There’s a new anxiety threaded through corporate life today, particularly in the finance sector. Employees dread calls from the compliance people demanding to know why they’ve been using social media on the company’s dime.

Even digital marketers  can be asked to explain why they’re spending working hours on Twitter and Facebook.

It’s natural for employees to resent this but looking at it objectively, management isn’t being unreasonable in thinking that if non-marketing staff are tweetin’ they ain’t  earnin’.

In a 2012 Mashable report American workers wasting their time on social media cost the economy $650 billion per year!

On the other hand for a lot of workers outside the Marketing department, Social Media does have direct commercial value. Financial analysts who are trying to map out capital flows can benefit from the market intel harvested from the internet.

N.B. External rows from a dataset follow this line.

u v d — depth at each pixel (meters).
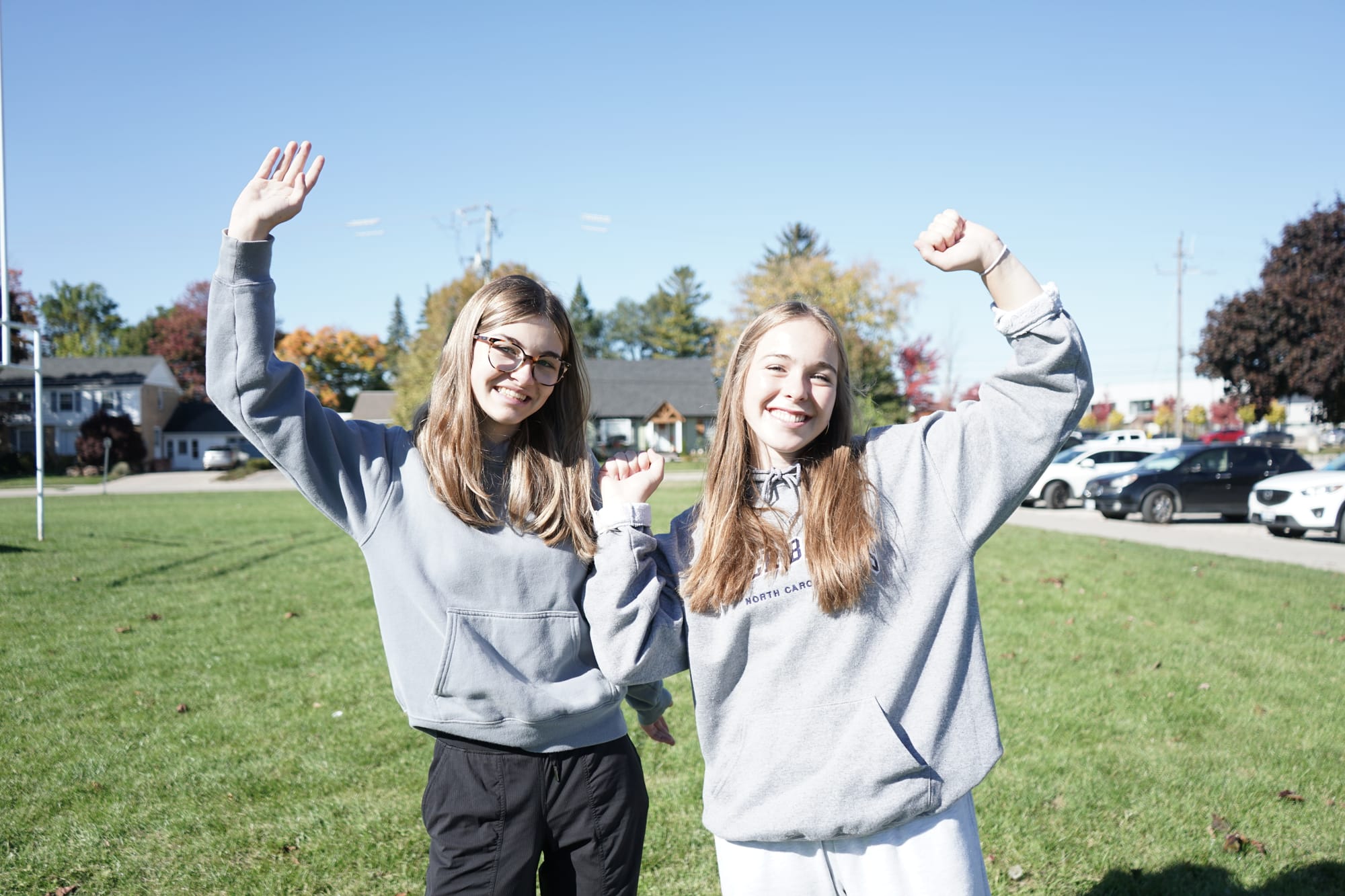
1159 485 15.20
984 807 3.33
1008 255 1.59
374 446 1.88
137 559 9.95
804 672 1.62
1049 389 1.56
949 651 1.61
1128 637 5.93
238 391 1.68
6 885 2.82
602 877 1.82
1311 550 11.23
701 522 1.77
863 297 44.91
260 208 1.66
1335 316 22.06
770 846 1.64
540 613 1.80
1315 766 3.71
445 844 1.77
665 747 4.04
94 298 75.44
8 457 41.09
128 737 4.11
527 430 1.92
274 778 3.64
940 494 1.65
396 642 1.79
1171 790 3.47
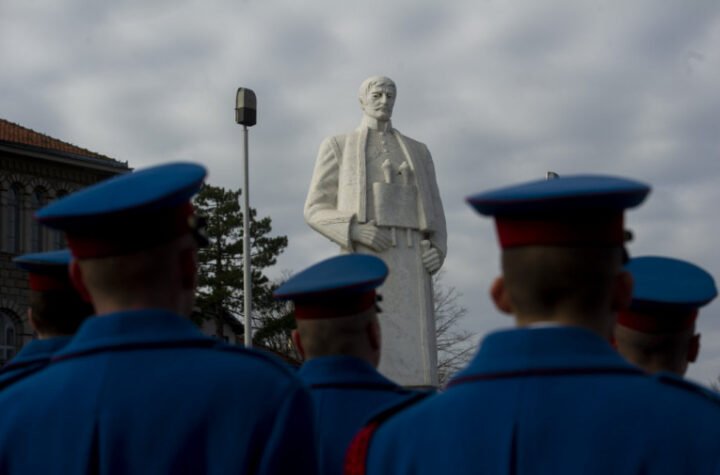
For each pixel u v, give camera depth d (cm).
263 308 5816
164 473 316
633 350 427
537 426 299
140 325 334
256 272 5672
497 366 311
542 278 308
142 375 327
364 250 1312
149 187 333
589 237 306
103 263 335
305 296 508
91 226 330
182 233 342
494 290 328
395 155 1348
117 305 339
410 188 1337
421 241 1338
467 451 305
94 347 334
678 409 294
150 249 335
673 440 290
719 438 289
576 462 293
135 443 319
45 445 326
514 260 311
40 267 487
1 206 5459
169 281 340
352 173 1326
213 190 5800
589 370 304
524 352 309
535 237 307
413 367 1309
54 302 488
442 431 312
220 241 5791
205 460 318
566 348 307
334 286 504
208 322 5956
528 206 304
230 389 322
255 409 320
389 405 346
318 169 1343
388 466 322
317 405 499
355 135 1353
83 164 5638
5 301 5453
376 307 539
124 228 330
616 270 311
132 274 335
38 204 5575
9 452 329
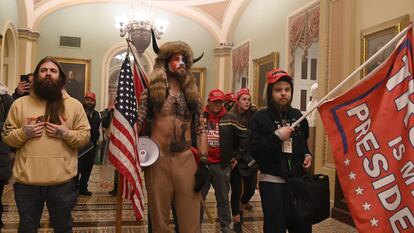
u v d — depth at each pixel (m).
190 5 13.24
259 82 10.59
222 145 4.55
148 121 3.04
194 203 2.96
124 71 3.15
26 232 2.78
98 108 13.08
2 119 4.03
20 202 2.80
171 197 2.97
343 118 2.65
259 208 6.39
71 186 2.92
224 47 13.02
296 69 9.03
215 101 4.59
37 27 12.52
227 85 13.09
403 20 5.30
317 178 2.81
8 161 4.04
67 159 2.86
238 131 4.66
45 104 2.89
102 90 13.12
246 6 11.75
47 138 2.80
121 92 3.07
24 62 11.98
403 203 2.40
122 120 3.00
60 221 2.87
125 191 3.06
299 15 8.67
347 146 2.60
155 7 13.36
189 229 2.93
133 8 12.95
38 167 2.76
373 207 2.46
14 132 2.76
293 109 3.04
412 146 2.40
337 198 5.85
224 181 4.56
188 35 13.59
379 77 2.59
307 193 2.70
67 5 12.86
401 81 2.51
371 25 5.92
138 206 2.97
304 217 2.68
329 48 6.64
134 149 2.96
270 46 10.17
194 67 13.52
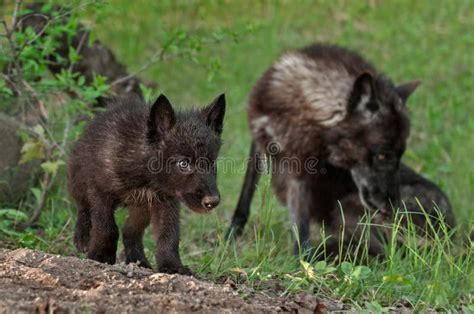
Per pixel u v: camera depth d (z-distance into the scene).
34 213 12.47
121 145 9.70
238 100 20.38
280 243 12.62
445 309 9.71
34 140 12.74
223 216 14.82
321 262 9.97
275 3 26.84
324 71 12.89
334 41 24.70
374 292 10.01
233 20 25.80
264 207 12.62
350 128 12.64
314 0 27.38
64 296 8.27
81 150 10.25
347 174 13.14
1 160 12.73
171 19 25.28
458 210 15.15
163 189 9.63
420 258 10.59
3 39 13.74
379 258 12.82
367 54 23.89
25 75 13.44
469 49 24.44
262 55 23.44
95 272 8.96
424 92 21.62
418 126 19.94
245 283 9.98
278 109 13.05
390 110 12.65
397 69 22.89
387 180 12.76
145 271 9.32
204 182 9.42
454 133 19.58
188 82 21.70
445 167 17.56
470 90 21.91
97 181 9.84
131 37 23.80
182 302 8.30
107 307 8.05
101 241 9.88
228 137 18.12
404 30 25.61
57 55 13.60
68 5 13.20
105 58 15.81
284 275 10.22
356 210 13.22
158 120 9.55
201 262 10.87
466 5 27.59
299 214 12.83
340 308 9.33
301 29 25.62
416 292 10.35
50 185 12.45
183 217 13.68
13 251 9.38
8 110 13.45
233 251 11.77
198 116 9.80
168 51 14.16
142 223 10.44
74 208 13.02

And the veins of untapped data gold are vast. The 2012 IDC Digital Universe Survey which projects trends up to 2020 reports that of the thousands of exabytes of data in the digital universe 23% will have commercial value if it is tagged and analyzed. As of 2012 less than 3% had been analysed. The only problem is many of the people who can benefit most from this aren’t allowed near it.

The Eagle Has Landed

Irish start-up Eagle Alpha has turned this operational gap into a business opportunity. The firm’s HQ is in Dublin where it runs continuous scans of global social media. In this ongoing process it “tracks, monitors and filters data” aiming to distill business intelligence that can be of value to their target client base who are corporate finance houses.

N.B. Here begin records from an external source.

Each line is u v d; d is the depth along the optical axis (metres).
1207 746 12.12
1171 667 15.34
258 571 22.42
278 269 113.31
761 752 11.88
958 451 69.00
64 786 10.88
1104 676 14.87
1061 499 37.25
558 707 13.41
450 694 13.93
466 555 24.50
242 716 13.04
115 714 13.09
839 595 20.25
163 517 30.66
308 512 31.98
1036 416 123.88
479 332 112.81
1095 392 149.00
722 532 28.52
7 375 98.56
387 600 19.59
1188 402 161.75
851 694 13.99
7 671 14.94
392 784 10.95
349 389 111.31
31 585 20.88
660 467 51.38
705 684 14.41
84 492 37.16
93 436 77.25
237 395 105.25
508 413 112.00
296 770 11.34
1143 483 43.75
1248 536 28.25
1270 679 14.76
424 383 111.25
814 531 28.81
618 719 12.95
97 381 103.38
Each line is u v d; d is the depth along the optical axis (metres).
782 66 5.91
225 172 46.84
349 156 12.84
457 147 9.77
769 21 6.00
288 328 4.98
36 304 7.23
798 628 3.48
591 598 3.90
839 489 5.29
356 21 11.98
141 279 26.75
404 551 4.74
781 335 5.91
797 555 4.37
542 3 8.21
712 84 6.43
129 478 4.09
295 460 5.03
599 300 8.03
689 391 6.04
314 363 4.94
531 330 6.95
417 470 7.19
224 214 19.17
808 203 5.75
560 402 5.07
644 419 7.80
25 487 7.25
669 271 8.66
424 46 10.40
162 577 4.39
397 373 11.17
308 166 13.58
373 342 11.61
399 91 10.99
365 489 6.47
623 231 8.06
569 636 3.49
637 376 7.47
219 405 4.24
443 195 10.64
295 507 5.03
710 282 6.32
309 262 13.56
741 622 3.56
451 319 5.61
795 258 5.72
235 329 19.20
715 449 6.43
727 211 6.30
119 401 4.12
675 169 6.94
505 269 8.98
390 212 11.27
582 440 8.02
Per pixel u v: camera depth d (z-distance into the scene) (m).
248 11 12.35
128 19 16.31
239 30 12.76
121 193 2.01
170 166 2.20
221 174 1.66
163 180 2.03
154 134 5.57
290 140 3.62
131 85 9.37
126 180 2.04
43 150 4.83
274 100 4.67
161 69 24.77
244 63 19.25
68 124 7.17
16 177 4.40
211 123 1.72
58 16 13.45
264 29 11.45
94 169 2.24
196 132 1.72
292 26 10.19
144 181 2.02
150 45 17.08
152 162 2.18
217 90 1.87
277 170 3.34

The end product is a stream of market intelligence Eagle Alpha hopes will give its clients “unique insights” into their business and keep ahead of the market.

Listening to and analysing social media offers enormous potential for the finance industry in other ways. Over the last 5 years the reputation of the industry and many brands within it have taken a battering. Finding out what the market is saying online allows brand managers to pinpoint where the damage has been done and plan a strategy to mend it.

And yet another opportunity was outlined in a recent Brandwatch report (you can read a PDF copy of it here). With the closure of  local branches, retail banking’s surface area of contact with consumers has been hugely reduced. The automation of services which brings convenience does nothing to re-establish the personal service local branch banking offered

With the digitalization of end-user services like banking,
convenience endures as a top preference for the consumer,

– a priority generally at odds with a personalized interaction.
Online and mobile banking usage continues to rise,

meaning the brand-to-customer experience is automated
and comprehensively dehumanized.

                                                                                                                                                                                                                                                                                                       Brandwatch Report. Financial Services. 2014.

Social media allows retail finance organisations to engage personally with customers and rebuild those relations ruptured by the changes in the banking model.

Hitherto an awful lot of capital investment directed by the banking and finance industry was done so myopically the great crash of a few years ago confirms this. With social media and the new science of social analytics banking decisions might become sharper, more focused and more productive.